Il Fatto Quotidiano

Le fabbriche dei troll di Putin: Stachanov sta piangendo

- » MARCO PALOMBI

Era tanto che non si parlava di fabbriche sui giornali. Almeno di quelle aperte. Ieri, invece, sono tornate in auge grazie a Vladimir Putin, che ne ha alcune “di troll” per influenzar­e l’opinione pubblica mondiale. Ora noi – non è una battuta – non abbiamo alcun bisogno di prove per essere sicuri che la Russia organizzi operazioni di propaganda all’estero, come d’altra parte non ce ne servono per sapere che lo stesso fanno gli Stati Uniti, la Francia e forse persino l’Italia.
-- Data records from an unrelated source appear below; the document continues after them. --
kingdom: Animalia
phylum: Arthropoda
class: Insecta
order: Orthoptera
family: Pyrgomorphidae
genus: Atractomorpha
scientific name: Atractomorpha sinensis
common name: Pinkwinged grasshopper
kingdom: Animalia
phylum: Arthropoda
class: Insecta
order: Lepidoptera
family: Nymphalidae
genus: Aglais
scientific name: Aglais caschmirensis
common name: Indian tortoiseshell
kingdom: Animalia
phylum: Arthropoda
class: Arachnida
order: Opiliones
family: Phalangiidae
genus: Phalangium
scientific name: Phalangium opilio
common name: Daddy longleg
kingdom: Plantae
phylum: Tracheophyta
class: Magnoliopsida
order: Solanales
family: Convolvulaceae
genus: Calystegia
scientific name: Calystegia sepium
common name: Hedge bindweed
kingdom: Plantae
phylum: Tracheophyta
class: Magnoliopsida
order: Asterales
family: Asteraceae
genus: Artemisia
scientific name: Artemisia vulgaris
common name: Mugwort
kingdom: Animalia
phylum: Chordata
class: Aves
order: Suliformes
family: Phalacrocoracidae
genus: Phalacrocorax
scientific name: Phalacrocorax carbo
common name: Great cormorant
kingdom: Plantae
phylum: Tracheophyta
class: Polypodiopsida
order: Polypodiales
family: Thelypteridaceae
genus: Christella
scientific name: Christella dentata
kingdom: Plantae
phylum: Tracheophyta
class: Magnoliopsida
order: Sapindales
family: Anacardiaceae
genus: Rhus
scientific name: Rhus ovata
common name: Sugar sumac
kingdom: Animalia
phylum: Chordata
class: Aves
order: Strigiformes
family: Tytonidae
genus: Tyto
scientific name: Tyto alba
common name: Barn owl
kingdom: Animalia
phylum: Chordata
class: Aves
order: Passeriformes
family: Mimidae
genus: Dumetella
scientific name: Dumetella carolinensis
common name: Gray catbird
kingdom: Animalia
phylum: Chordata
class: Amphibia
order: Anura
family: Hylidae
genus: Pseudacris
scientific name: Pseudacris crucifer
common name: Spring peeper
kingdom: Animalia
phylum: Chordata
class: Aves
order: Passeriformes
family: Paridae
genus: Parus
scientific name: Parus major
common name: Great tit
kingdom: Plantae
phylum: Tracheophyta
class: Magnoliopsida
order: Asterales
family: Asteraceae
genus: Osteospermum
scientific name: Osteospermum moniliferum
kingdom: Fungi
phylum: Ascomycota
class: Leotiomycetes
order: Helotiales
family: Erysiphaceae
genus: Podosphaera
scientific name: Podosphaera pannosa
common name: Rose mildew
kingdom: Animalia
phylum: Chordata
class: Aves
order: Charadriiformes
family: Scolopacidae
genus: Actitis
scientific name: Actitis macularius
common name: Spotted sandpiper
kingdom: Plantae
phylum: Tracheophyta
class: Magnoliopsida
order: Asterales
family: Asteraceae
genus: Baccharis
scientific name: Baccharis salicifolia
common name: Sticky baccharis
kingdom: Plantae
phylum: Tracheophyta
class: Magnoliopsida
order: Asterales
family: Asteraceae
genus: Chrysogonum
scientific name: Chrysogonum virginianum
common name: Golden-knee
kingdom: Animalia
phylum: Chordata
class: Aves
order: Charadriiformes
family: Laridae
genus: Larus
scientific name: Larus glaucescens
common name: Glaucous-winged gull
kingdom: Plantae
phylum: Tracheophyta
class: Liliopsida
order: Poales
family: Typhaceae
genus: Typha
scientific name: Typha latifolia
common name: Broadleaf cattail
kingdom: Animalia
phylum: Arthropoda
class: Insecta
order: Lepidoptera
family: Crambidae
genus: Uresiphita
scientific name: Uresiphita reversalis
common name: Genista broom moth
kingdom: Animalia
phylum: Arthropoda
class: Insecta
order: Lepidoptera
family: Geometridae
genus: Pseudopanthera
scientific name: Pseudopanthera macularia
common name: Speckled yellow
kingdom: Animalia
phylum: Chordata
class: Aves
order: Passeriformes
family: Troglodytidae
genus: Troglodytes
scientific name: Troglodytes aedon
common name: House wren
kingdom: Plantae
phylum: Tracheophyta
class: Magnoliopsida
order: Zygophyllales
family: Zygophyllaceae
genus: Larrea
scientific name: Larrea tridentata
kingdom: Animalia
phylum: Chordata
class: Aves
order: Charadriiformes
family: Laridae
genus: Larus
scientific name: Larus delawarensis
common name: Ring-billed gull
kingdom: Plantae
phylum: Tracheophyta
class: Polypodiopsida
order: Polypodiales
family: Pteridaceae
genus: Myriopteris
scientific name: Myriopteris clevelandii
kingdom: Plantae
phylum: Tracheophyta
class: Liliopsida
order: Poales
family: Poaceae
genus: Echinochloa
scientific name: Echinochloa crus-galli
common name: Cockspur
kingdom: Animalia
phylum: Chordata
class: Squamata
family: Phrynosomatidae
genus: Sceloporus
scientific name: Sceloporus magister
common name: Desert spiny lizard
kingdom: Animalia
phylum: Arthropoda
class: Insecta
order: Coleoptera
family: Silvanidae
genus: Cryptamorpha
La cosa che ci stupisce dell’ennesima puntata delle grandi inchieste Usa sui troll russi – riprese dai media italiani – sono i numeri: stavolta gli americani hanno trovato 1.500 tweet (in gran parte retweet) attribuibi­li ai propagandi­sti putiniani e riferibili all’Italia nell’arco di tempo che va dal febbraio 2012 al maggio 2018 (0,6 al giorno). Anche a contarne cento volte di più, cioè 150mila, va considerat­o che, fino a ieri, nel solo 2018 il totale dei tweet nel mondo è stato superiore a 150 miliardi: pensate quanto sono bravi questi troll di Putin che con la miseria di 1.500 (o anche 150mila) tweet in sei anni riescono a influenzar­e le elezioni in Italia. E pensate quanto sarebbe triste, fosse vivo, il povero Aleksei Stachanov, eroe del lavoro socialista, che s’affannava a tirar su carbone nel Donbass per fare più grande lo stato sovietico: lui stava ore in miniera a farsi il mazzo e questi troll scrivono sì e no una cazzata al giorno e Mosca conquista altre nazioni senza sparare un colpo. Un’ingiustizi­a, ma anche la prova che in Russia col capitalism­o la produttivi­tà è assai aumentata ( disclaimer: ironia).